As the BYU researchers report in the journal Analytical Chemistry, their experiments detected as little as a single nanogram - one billionth of a gram - of the target molecule from a drop of liquid. And instead of sending the sample to a lab for chemical analysis, the chip allows them to measure with such precision using their own eyes.
"The nice thing about the system that we have developed is that this could be done anywhere," Woolley said. "Somebody could put the sample in, look at it, and have the result they need."
The trick is to line a tiny pipe with receptors that catch a specific molecule and allow others to pass by. When a drop of liquid is placed on the clear chip, capillary action draws the fluid through the channel, flowing up to one centimeter per second. As more of the target molecules are snagged by the receptors, the space constricts and eventually stops the flow.
How far the sample flows is a direct indication of the concentration of the target molecule (higher concentration = shorter distance, lower concentration = longer distance).
"The accuracy gained with this system should make it competitive with more expensive and complicated immunoassay systems," said Chuck Henry, a chemist at Colorado State University who was not affiliated with the project.
Woolley and his students hope their prototype will work as a blueprint for making inexpensive diagnostic tests for a variety of diseases and genetic disorders.
"There are a lot of molecules associated with diseases where concentrations around a nanogram per milliliter or less in blood are the difference between a disease state versus a healthy state," Woolley said.
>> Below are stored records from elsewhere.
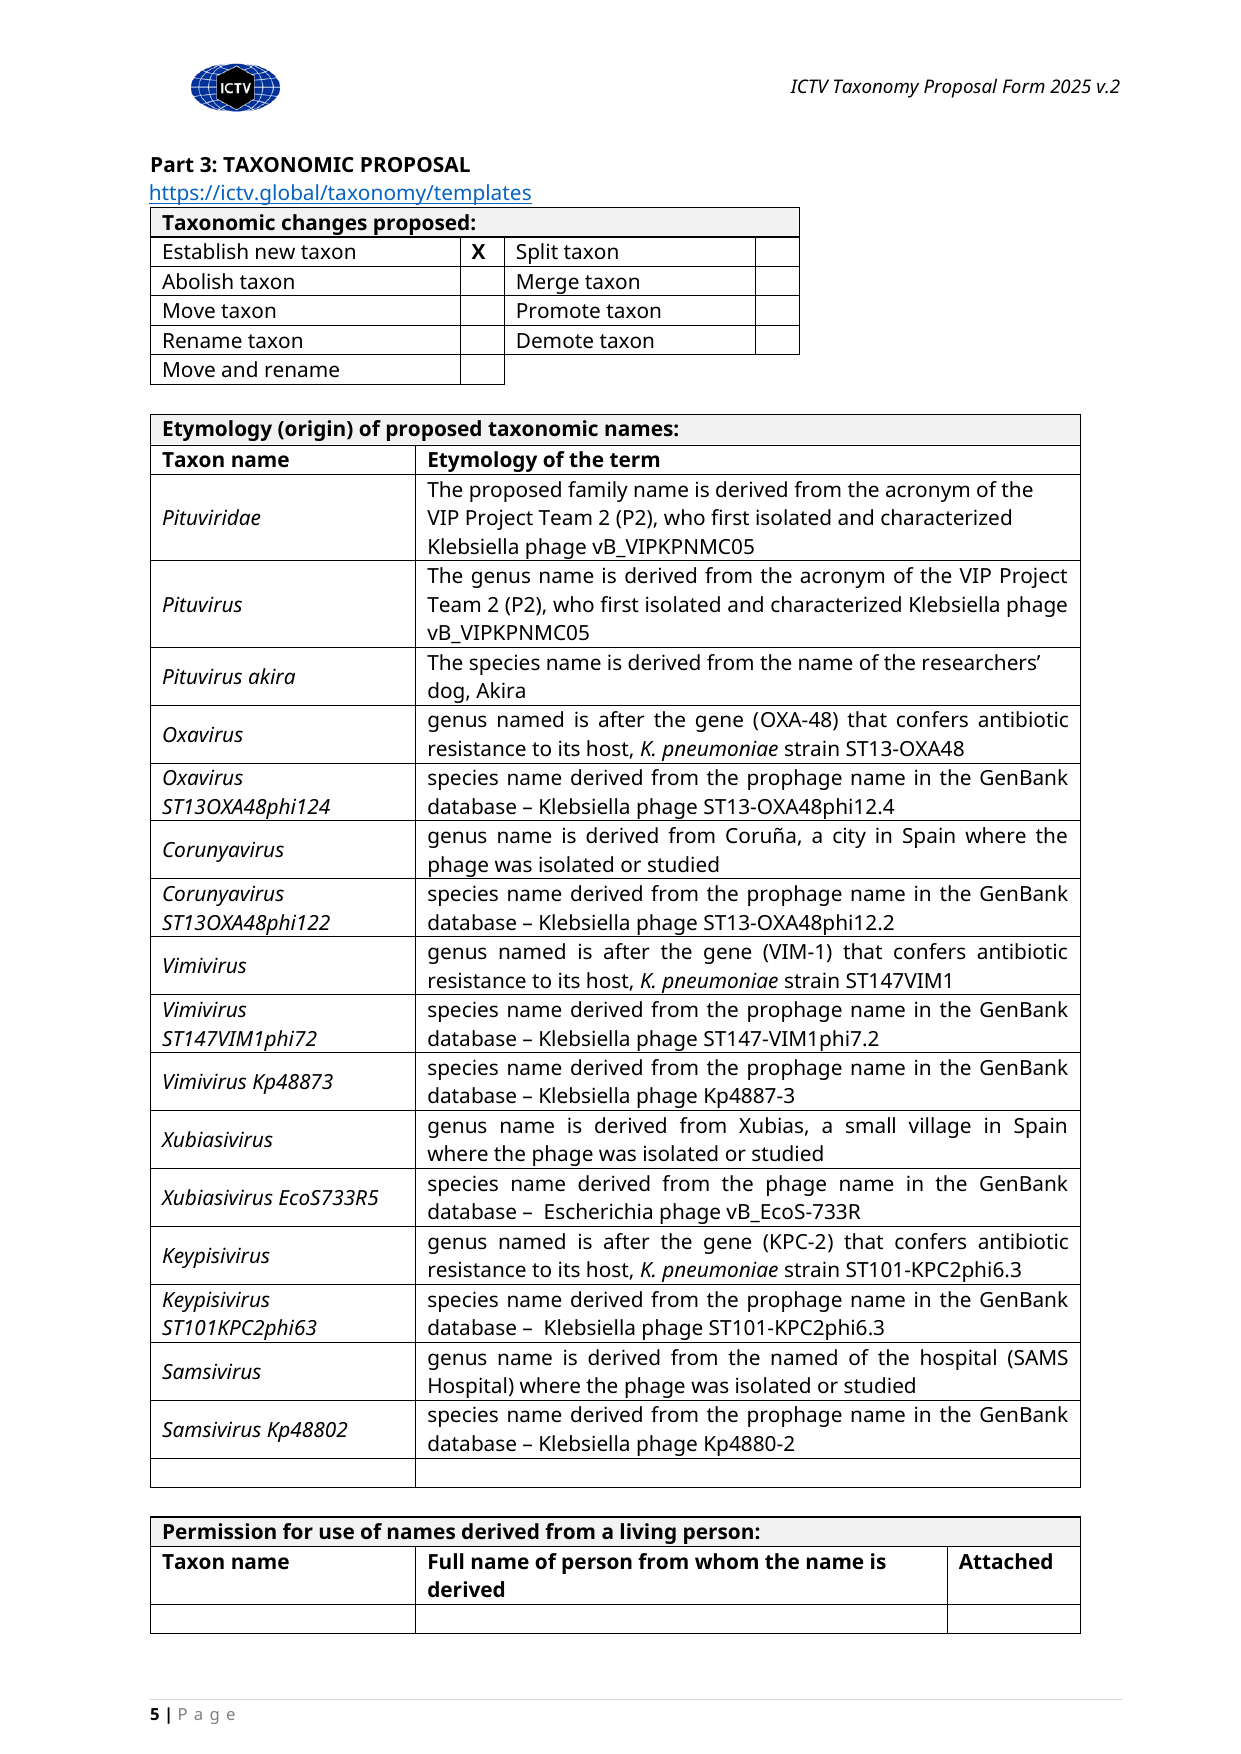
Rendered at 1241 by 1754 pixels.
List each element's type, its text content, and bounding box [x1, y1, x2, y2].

table_cell [461, 296, 504, 325]
table_cell species name derived from the prophage name in the GenBank database – Klebsiella phage ST13-OXA48phi12.4 [416, 764, 1080, 820]
table_cell The proposed family name is derived from the acronym of the VIP Project Team 2 (P2), who first isolated and characterized Klebsiella phage vB_VIPKPNMC05 [416, 475, 1080, 560]
picture [190, 56, 282, 113]
table_cell Vimivirus [151, 937, 415, 994]
table_cell [416, 1459, 1080, 1487]
table_cell X [461, 238, 504, 266]
table_cell [151, 1605, 415, 1633]
table_header Etymology (origin) of proposed taxonomic names: [151, 415, 1080, 444]
table_cell Etymology of the term [416, 446, 1080, 474]
table_cell species name derived from the prophage name in the GenBank database – Klebsiella phage ST147-VIM1phi7.2 [416, 995, 1080, 1052]
table_cell [948, 1605, 1080, 1633]
table_cell [151, 1459, 415, 1487]
table_cell genus name is derived from Xubias, a small village in Spain where the phage was isolated or studied [416, 1111, 1080, 1168]
table_cell genus named is after the gene (VIM-1) that confers antibiotic resistance to its host, K. pneumoniae strain ST147­VIM1 [416, 937, 1080, 994]
table_cell genus name is derived from the named of the hospital (SAMS Hospital) where the phage was isolated or studied [416, 1343, 1080, 1399]
table_cell Abolish taxon [151, 267, 460, 295]
table_cell [416, 1605, 947, 1633]
table_cell genus name is derived from Coruña, a city in Spain where the phage was isolated or studied [416, 821, 1080, 878]
table_cell Taxon name [151, 1547, 415, 1604]
table_cell Split taxon [505, 238, 755, 266]
table_cell Taxon name [151, 446, 415, 474]
table_cell Xubiasivirus EcoS733R5 [151, 1169, 415, 1226]
table_cell Rename taxon [151, 326, 460, 354]
table_cell Merge taxon [505, 267, 755, 295]
table_cell species name derived from the prophage name in the GenBank database – Klebsiella phage ST13-OXA48phi12.2 [416, 879, 1080, 936]
table_cell Xubiasivirus [151, 1111, 415, 1168]
table_cell [756, 326, 799, 354]
table_cell Establish new taxon [151, 238, 460, 266]
table_cell Samsivirus [151, 1343, 415, 1399]
table_cell [756, 296, 799, 325]
table_cell Pituviridae [151, 475, 415, 560]
table_cell Samsivirus Kp48802 [151, 1401, 415, 1457]
table_cell Pituvirus akira [151, 648, 415, 704]
table_cell genus named is after the gene (KPC-2) that confers antibiotic resistance to its host, K. pneumoniae strain ST101-KPC2phi6.3 [416, 1227, 1080, 1284]
table_cell [756, 238, 799, 266]
table_cell Promote taxon [505, 296, 755, 325]
text https://ictv.global/taxonomy/templates [148, 178, 1122, 207]
table_cell [756, 267, 799, 295]
table_cell Keypisivirus [151, 1227, 415, 1284]
table_cell Move and rename [151, 355, 460, 384]
table_header Taxonomic changes proposed: [151, 208, 799, 236]
table_cell species name derived from the phage name in the GenBank database – Escherichia phage vB_EcoS-733R [416, 1169, 1080, 1226]
table_cell [461, 355, 504, 384]
table_cell Full name of person from whom the name is derived [416, 1547, 947, 1604]
table_cell Oxavirus [151, 706, 415, 762]
text Part 3: TAXONOMIC PROPOSAL [150, 150, 1122, 178]
table_cell Corunyavirus ST13OXA48phi122 [151, 879, 415, 936]
table_cell Corunyavirus [151, 821, 415, 878]
table_cell species name derived from the prophage name in the GenBank database – Klebsiella phage Kp4887-3 [416, 1053, 1080, 1110]
table_cell species name derived from the prophage name in the GenBank database – Klebsiella phage Kp4880-2 [416, 1401, 1080, 1457]
table_cell The species name is derived from the name of the researchers’ dog, Akira [416, 648, 1080, 704]
table_cell Move taxon [151, 296, 460, 325]
table_cell Demote taxon [505, 326, 755, 354]
table_header Permission for use of names derived from a living person: [151, 1518, 1080, 1546]
table_cell [461, 267, 504, 295]
table_cell Attached [948, 1547, 1080, 1604]
table_cell species name derived from the prophage name in the GenBank database – Klebsiella phage ST101-KPC2phi6.3 [416, 1285, 1080, 1342]
table_cell genus named is after the gene (OXA-48) that confers antibiotic resistance to its host, K. pneumoniae strain ST13-OXA48 [416, 706, 1080, 762]
table_cell The genus name is derived from the acronym of the VIP Project Team 2 (P2), who first isolated and characterized Klebsiella phage vB_VIPKPNMC05 [416, 561, 1080, 647]
table_cell Oxavirus ST13OXA48phi124 [151, 764, 415, 820]
table_cell Vimivirus Kp48873 [151, 1053, 415, 1110]
table_cell Keypisivirus ST101KPC2phi63 [151, 1285, 415, 1342]
table_cell [461, 326, 504, 354]
table_cell Vimivirus ST147VIM1phi72 [151, 995, 415, 1052]
table_cell Pituvirus [151, 561, 415, 647]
Four students worked on the project, led by graduate student Debolina Chatterjee of New Delhi, India. She and fellow grad student Danielle Mansfield mentored two undergraduates on the project, Neil Anderson and Sudeep Subedi.
The experience helped Anderson gain admission into law school at Cornell, where he is studying patent law. Subedi is completing a degree in clinical laboratory science and plans to eventually return to his homeland of Nepal and help establish better medical infrastructure.